A partir de agora, nenhum fornecedor poderá cobrar taxas pela perda de comandas, boletos ou cartelas em estabelecimentos comerciais. A lei foi sancionada pelo Governo do Estado nesta semana e pode acarretar em multas a quem descumpri-la. A Associação Brasileira de Bares e Restaurantes (Abrasel) no Amazonas fez duras críticas à medida e afirma que moverá uma ação contra a lei.

A lei foi decretada pela Assembleia Legislativa do Amazonas (ALE) e publicada no Diário Oficial do Estado na última quarta-feira (29). De autoria do deputado estadual Wanderley Dallas (PMDB), o projeto proíbe a cobrança de multa ou taxa abusiva referente a qualquer registro de consumo em caso de extravio ou danificação. O descumprimento prevê penalidades estabelecidas no Código de Defesa do Consumidor (CDC).

“Entende-se como multa ou taxa abusiva a cobrança de valor superior ao valor do ingresso de acesso ao local do evento; a cobrança de valor superior ao valor referente ao meio quilo de alimento consumido, nos casos de estabelecimentos que comercializam refeição por peso”, diz o projeto.

Na descrição do projeto, Dallas afirma ainda que a perda de comanda não pode ser punida através de valores abusivos. Ele justifica que “a liberdade individual do consumidor fica gravemente lesada por falta de conhecimento dos nossos direitos”.

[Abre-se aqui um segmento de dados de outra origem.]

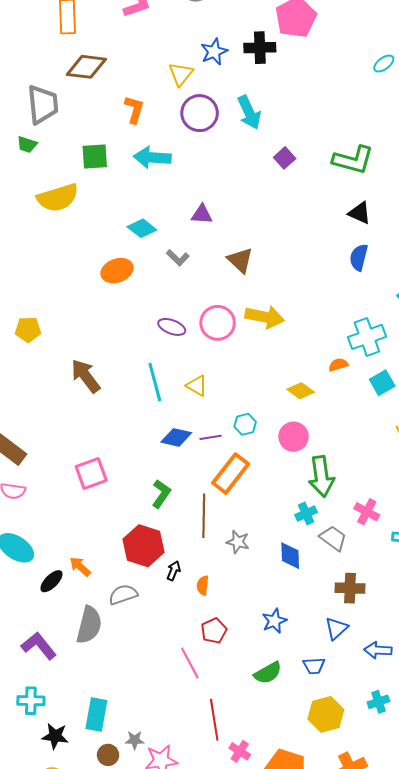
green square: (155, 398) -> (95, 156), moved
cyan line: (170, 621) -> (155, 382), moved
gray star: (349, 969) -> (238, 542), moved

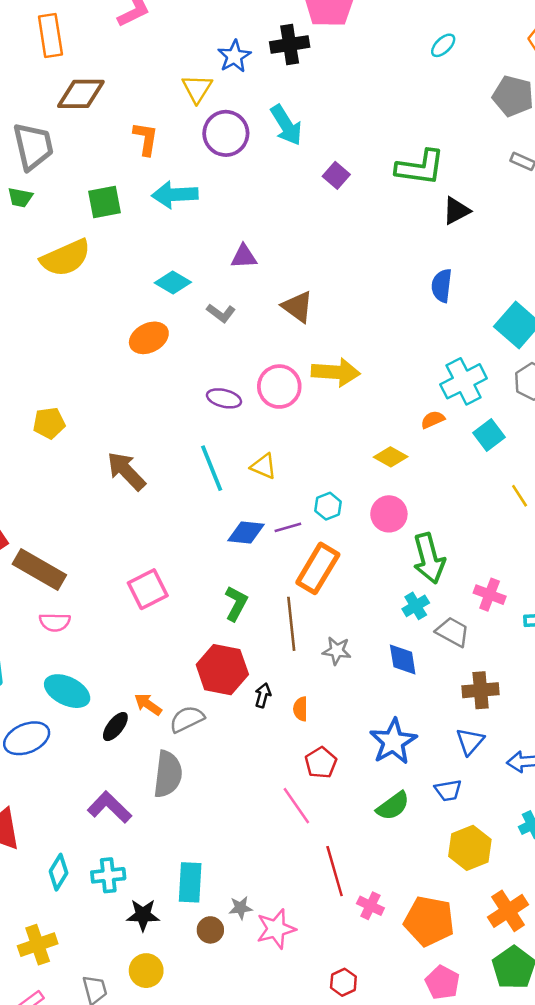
black triangle: (360, 213) -> (456, 211), moved, turned -45
gray semicircle: (123, 595) -> (187, 719), moved
blue star: (274, 621) -> (393, 742), size x1.5

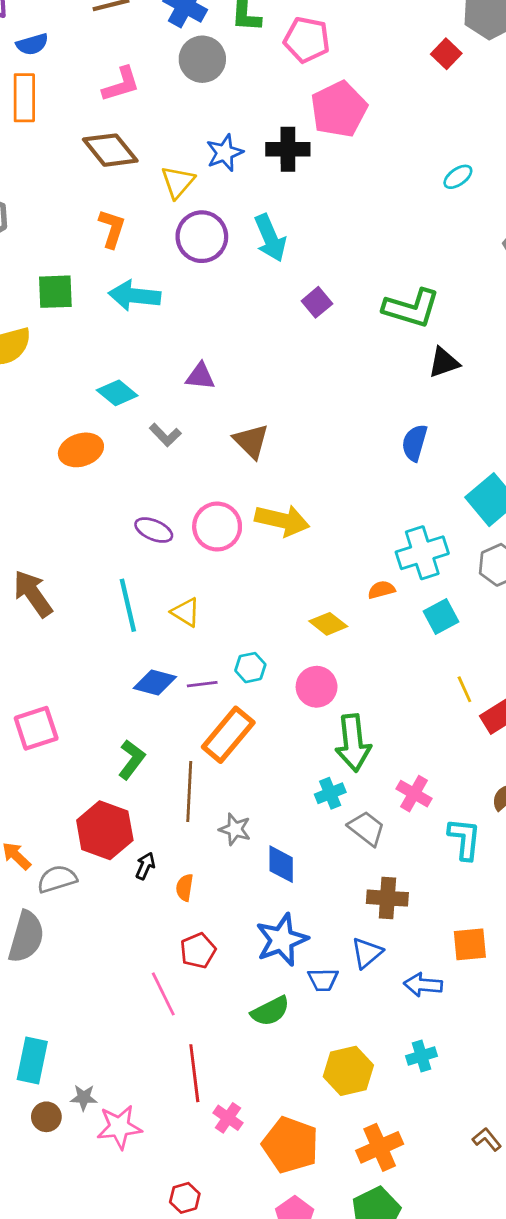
brown diamond: (81, 94) -> (110, 150), moved, turned 42
blue diamond: (403, 660) -> (281, 864), moved
blue trapezoid: (448, 790) -> (323, 980), moved

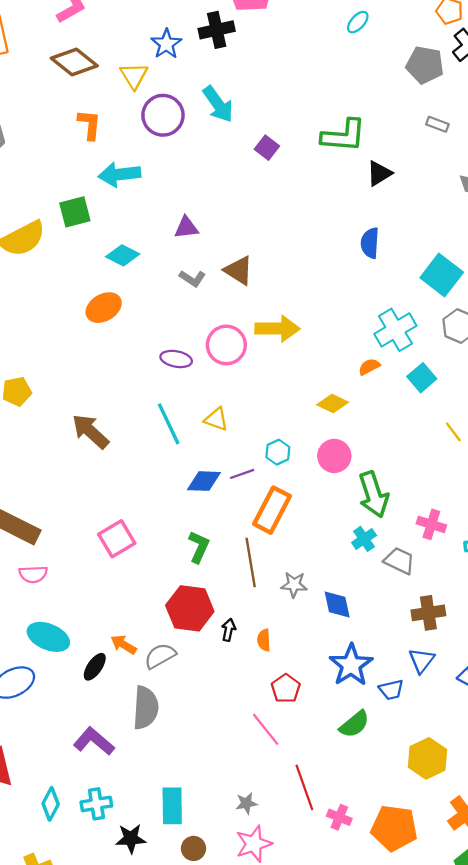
green square: (55, 292) -> (75, 212), moved
gray L-shape: (165, 435) -> (192, 278), moved
gray star: (84, 1098) -> (246, 803), moved

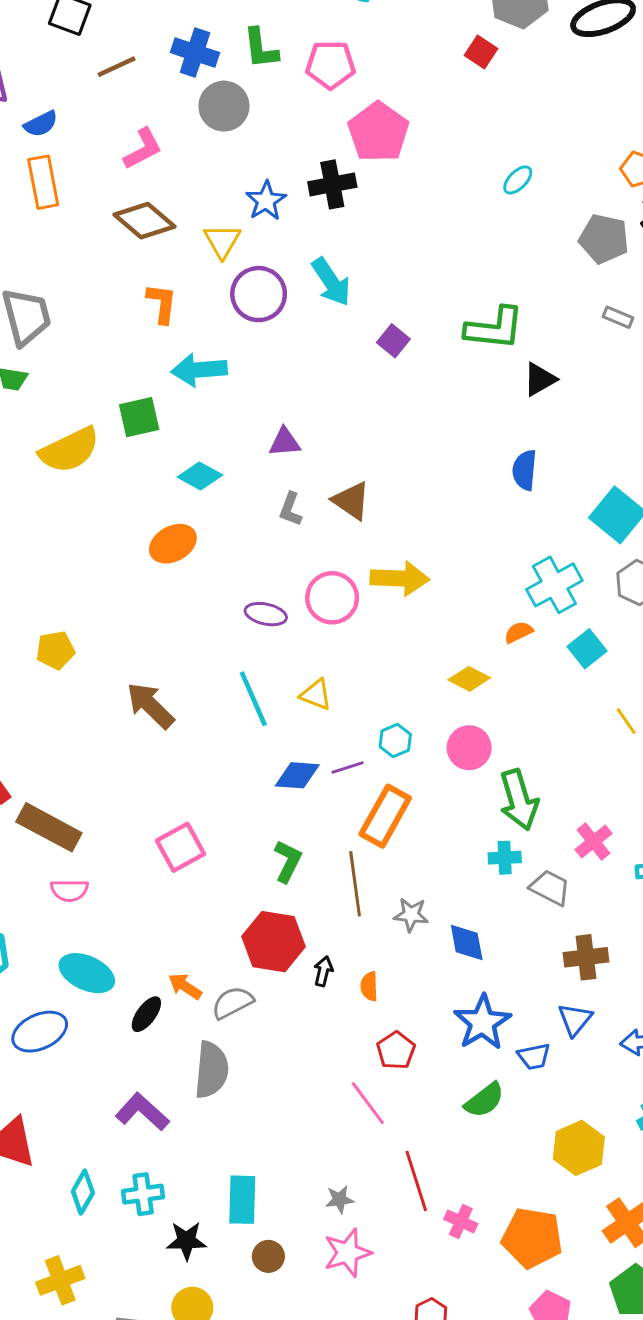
gray L-shape: (192, 278) -> (290, 509), turned 75
pink cross: (431, 524) -> (593, 841), turned 32
cyan cross: (364, 539) -> (505, 858), turned 30

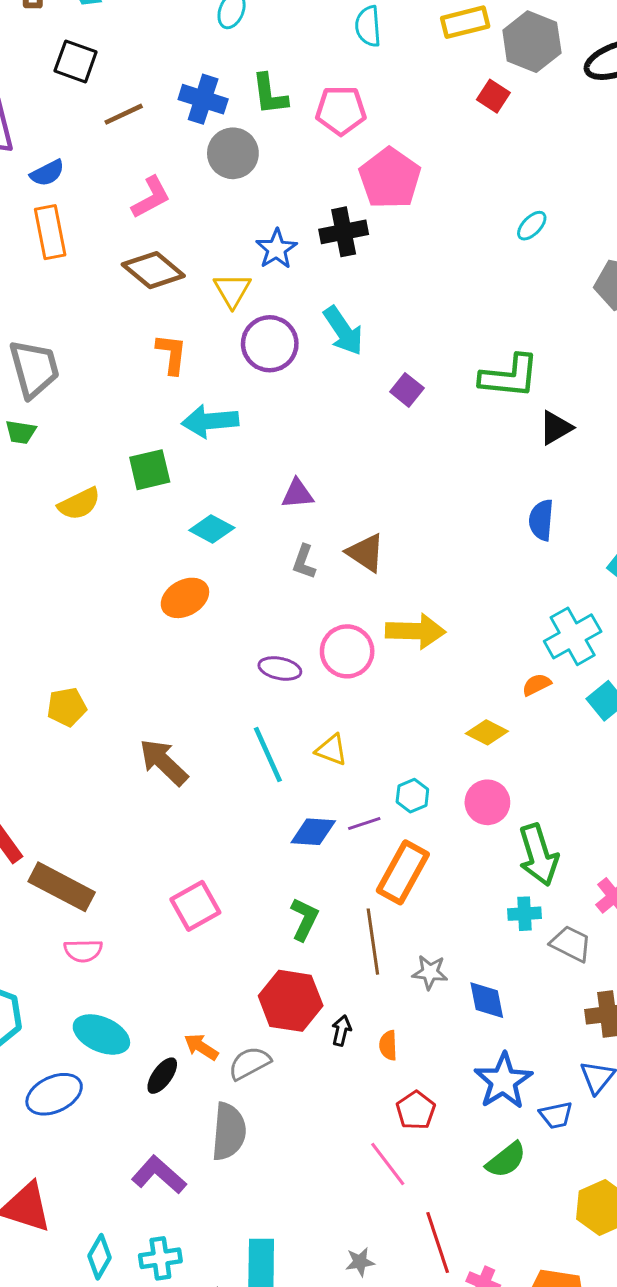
yellow semicircle: (69, 450) -> (79, 504), size x0.7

“A prática habitual dos empresários da noite de impor multa ao consumidor que perdeu, teve extraviada ou furtada sua comanda consiste em uma medida extrema, desproporcional, ainda mais porque na maioria das vezes a cobrança indevida vem acompanhada de intimidação realizada por seguranças dos estabelecimentos”, destacou o parlamentar.

 

Categoria critica lei

A presidente da Abrasel no Amazonas, Lilian Guedes, criticou a lei sancionada pelo Governo do Estado. Entre os problemas, ela destaca a falta de tempo para as casas se adaptarem às novas mudanças. “Há uma série de prejuízos. De uma hora pra outra teremos que fazer uma nova comanda? Existe um custo pra isso. Há casos que cada comanda custa R$ 10 para fabricação. Não há um estudo de consumo médio para essa norma”, disse ela.

Guedes também afirma que a categoria não foi consultada sobre a mudança e questiona a constitucionalidade da lei. Ela argumenta que a lei tem “furos” que não foram estudados.

“O legislador não tem condição de especificar quantidade de uma relação de consumo. O caso de boate é um, caso de show é outra, restaurante também. Não tem como regular isso numa lei. Sem contar que o cliente pode alegar perda e esconder propositalmente uma comanda e depois alegar danos morais se for cobrado. É bem complicado”.

Ela disse ainda que a categoria vai se mobilizar contra a determinação. “Vamos conversar e estudar qual medida legal vai tentar impor contra essa lei, inclusive até uma ação. Leis pontuais não devem ser estabelecidas”.